2
Data Analysis Setup and Execution Guide
szola_m edited this page 2024-04-08 13:17:14 +02:00

Welcome to our data analysis guide designed for the Cristallina projects. This page will walk you through setting up and executing a key part of our data processing, focusing on efficiency and reproducibility.

Our script leverages various Python libraries to manage, analyze, and visualize scientific data effectively.

Prerequisites

Before diving into the script, ensure you have following libraries installed:

Matplotlib NumPy SciPy Pandas Joblib SFData and Our custom library: Cristallina

These can typically be installed via pip, for example:

pip install matplotlib numpy scipy pandas joblib sfdata

Script

%matplotlib widget


import os
import json
from pathlib import Path
from collections import defaultdict, deque
import time
import scipy
import numpy as np
from tqdm import tqdm


import matplotlib
from matplotlib import pyplot as plt
import matplotlib as mpl
import pandas as pd
from matplotlib import cm

import cristallina.utils as cu
import cristallina as cr

from joblib import Parallel, delayed, Memory
from sfdata import SFProcFile, SFDataFile, SFDataFiles, SFScanInfo

memory = Memory(location="/sf/cristallina/data/p21640/work/joblib", compress=2, verbose=2)

import sfdata
import logging

logger = logging.getLogger()

%load_ext autoreload
%autoreload 2

pgroup = "p21640"

Overview of the Script

The script begins by setting up an interactive plotting session with %matplotlib widget, making it easier to interact with plots directly in Jupyter notebooks or similar environments.

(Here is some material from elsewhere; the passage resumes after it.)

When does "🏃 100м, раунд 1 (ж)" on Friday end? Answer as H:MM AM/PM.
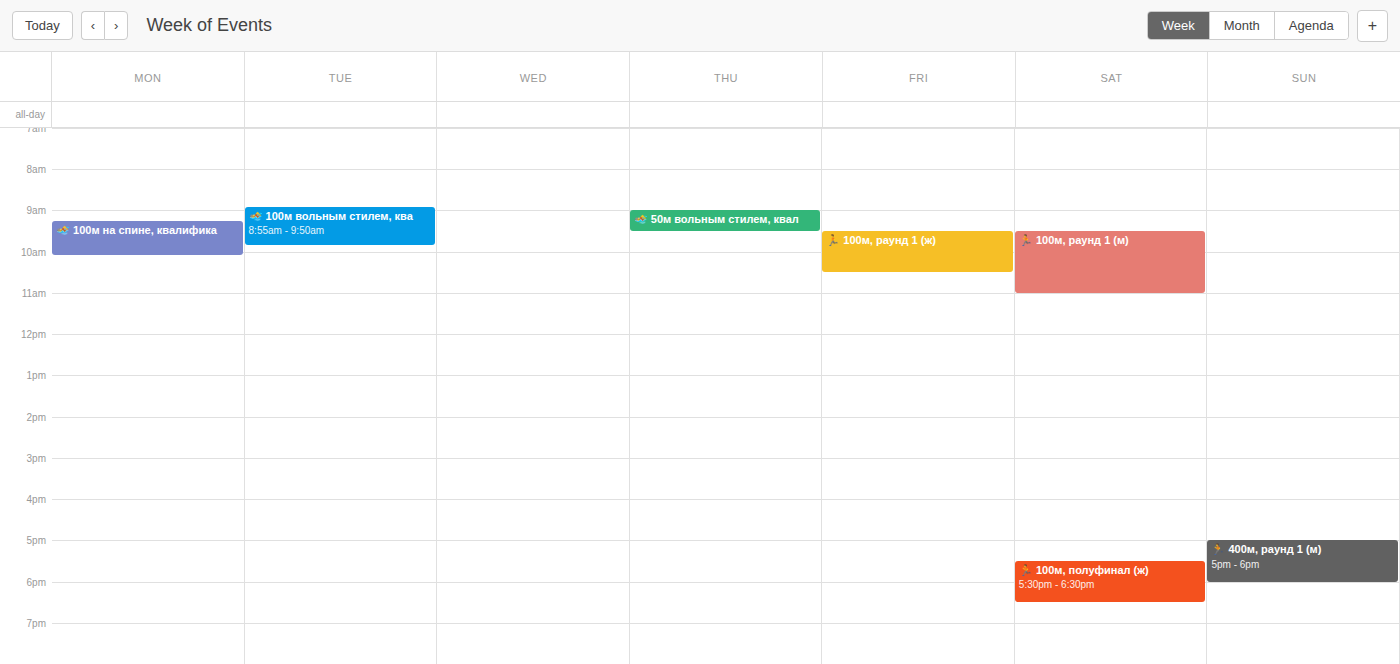
10:30 AMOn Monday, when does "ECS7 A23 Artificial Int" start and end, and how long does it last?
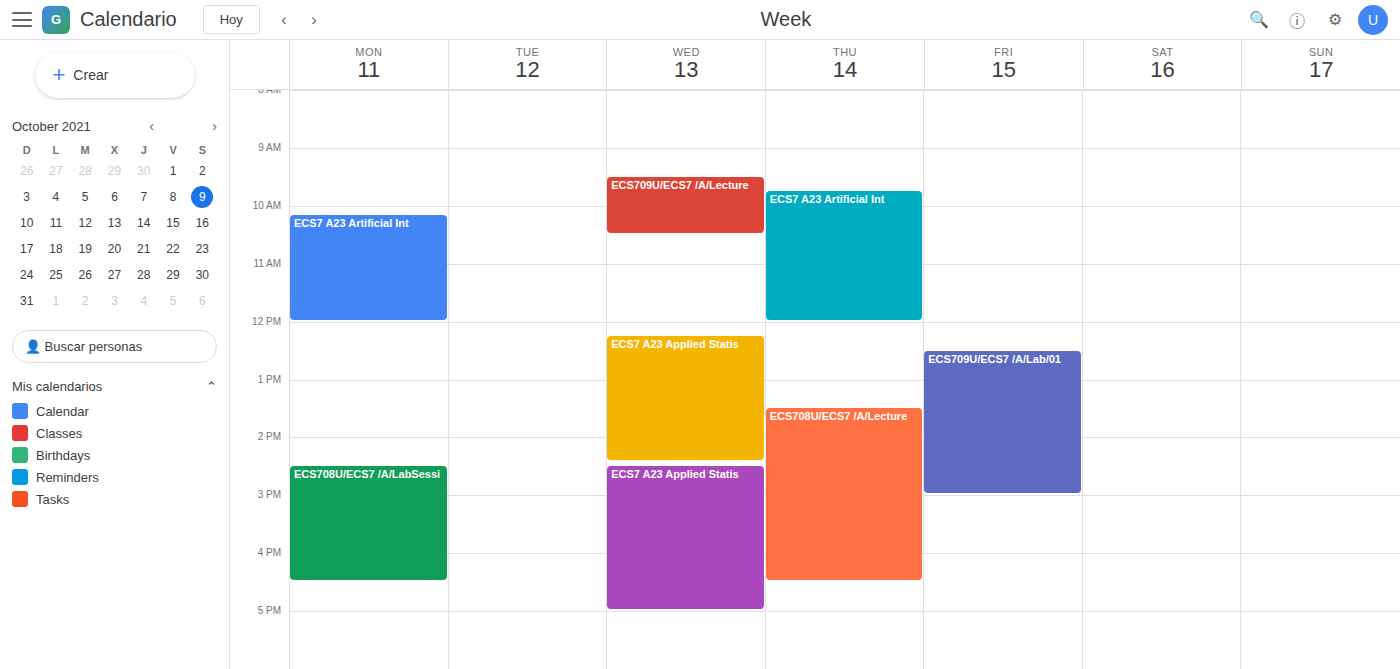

Key components of the script include:

Data Loading and Caching: Utilizes joblib for caching results of computation-heavy functions, speeding up repeat analyses.

Data Processing and Visualization: Employs matplotlib for creating plots, numpy and scipy for numerical operations, and pandas for data manipulation.

Custom Utilities: Uses cristallina library functions for specific data analysis tasks related to our research.

Step-by-Step Guide:

Step 1: Setting Up Interactive Plotting

To enable interactive plotting in a Jupyter notebook, include the following at the beginning of your script:

%matplotlib widget

Step 2: Importing Libraries

Import the necessary Python libraries as shown in the initial code snippet. This includes both standard libraries like os and json, as well as scientific computing libraries such as numpy and matplotlib.

Step 3: Initialize Logging and Caching

Set up a caching mechanism with joblib to store intermediate results, which can significantly reduce computation time for repeated operations:

from joblib import Memory
memory = Memory(location="/sf/cristallina/data/p21640/work/joblib", compress=2, verbose=2)

Adjust the location parameter to match your directory structure.

Step 4: Data Analysis with Cristallina

The script utilizes custom utilities from the cristallina library for specific data analysis tasks. Ensure you're familiar with its modules and functions for effective use.

Step 5: Processing Data

Leverage the power of numpy, pandas, and matplotlib for analyzing and visualizing data. The script includes examples of loading data, performing computations, and generating plots.

Conclusion

This guide outlines the setup and basic usage of a comprehensive data analysis pipeline using Python. Tailor the script to your specific project needs, focusing on the flexibility and power of the libraries involved. For further customization or troubleshooting, refer to the documentation of the respective libraries or consult with our team.